The statement tells us that the box has a width of 4.18 nanometers, which we’ll call 𝐿. We wanna solve for the wavelength of the photon that’s emitted when the electron transitions from the second to the first excited state, we’ll call that wavelength 𝜆.

Let’s start our solution by drawing a diagram. In this box, which can be modelled as an infinitely deep quantum well, we have an electron which starts out at the second excited state, where 𝑛 equals three. The electron then transitions down to the 𝑛 equals two state losing energy, which is released as a photon, a particle of light, with wavelength 𝜆.

To start solving for that wavelength, we’ll first recall the discrete energy levels of a particle in a box, 𝐸 sub 𝑛. The energy levels in this quantized system, described by the quantum number 𝑛, are equal to 𝑛 squared times ℎ squared over eight 𝑚𝐿 squared, where 𝑚 is the mass of the particle contained in the box, 𝐿 is the width of the box, and ℎ is Planck’s constant which we will assume in this problem is exactly equal to 6.626 times 10 to the negative 34th joule seconds.

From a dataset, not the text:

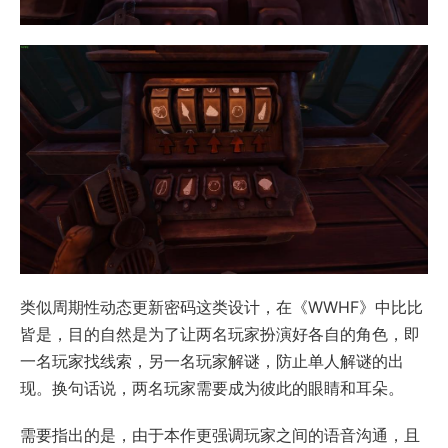
类似周期性动态更新密码这类设计，在《WWHF》中比比
皆是，目的自然是为了让两名玩家扮演好各自的角色，即
一名玩家找线索，另一名玩家解谜，防止单人解谜的出
现。换句话说，两名玩家需要成为彼此的眼睛和耳朵。
需要指出的是，由于本作更强调玩家之间的语音沟通，且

The box in our example has a width of 𝐿, 4.18 nanometers. The electron in our box exchanges energy as it goes through its transition. That changing in energy, Δ𝐸, is equal to the energy of the electron at 𝑛 equals three minus the energy of the electron at 𝑛 equals two.

Using our particle in a box equation for these two energy levels, we see that Δ𝐸 equals three squared ℎ squared over eight 𝑚𝐿 squared minus two squared ℎ squared over eight 𝑚𝐿 squared, or five ℎ squared over eight 𝑚𝐿 squared. This change in energy that the electron undergoes is equal to the energy of the photon that’s emitted. We can recall that photon energy 𝐸 equals Planck’s constant times the frequency 𝑓, or ℎ times the speed of light 𝑐 over the wavelength 𝜆. So we can write: the photon energy ℎ𝑐 over 𝜆 is equal to Δ𝐸. In this equation, factors of ℏ cancel from each side, and we want to then rearrange to solve for the wavelength 𝜆.

When we do, we see that it’s equal to eight times the mass of the electron times the speed of light times the width of the box squared divided by five times Planck’s constant. We’ll assume that the mass of the electron is exactly 9.1 times 10 to the negative 31st kilograms and that 𝑐 is 3.00 times 10 to the eighth meters per second. We’re now ready to plug in for 𝑚, 𝑐, ℎ, and our given width 𝐿 to solve for 𝜆. When we do, we’re careful to use units of meters in our length value, so that those SI units agree with the units of our other variables.

Calculating 𝜆, we find it’s equal to 11.5 times 10 to the negative six meters, or 11.5 microns. That’s the wavelength of the photon emitted by the electron making this transition.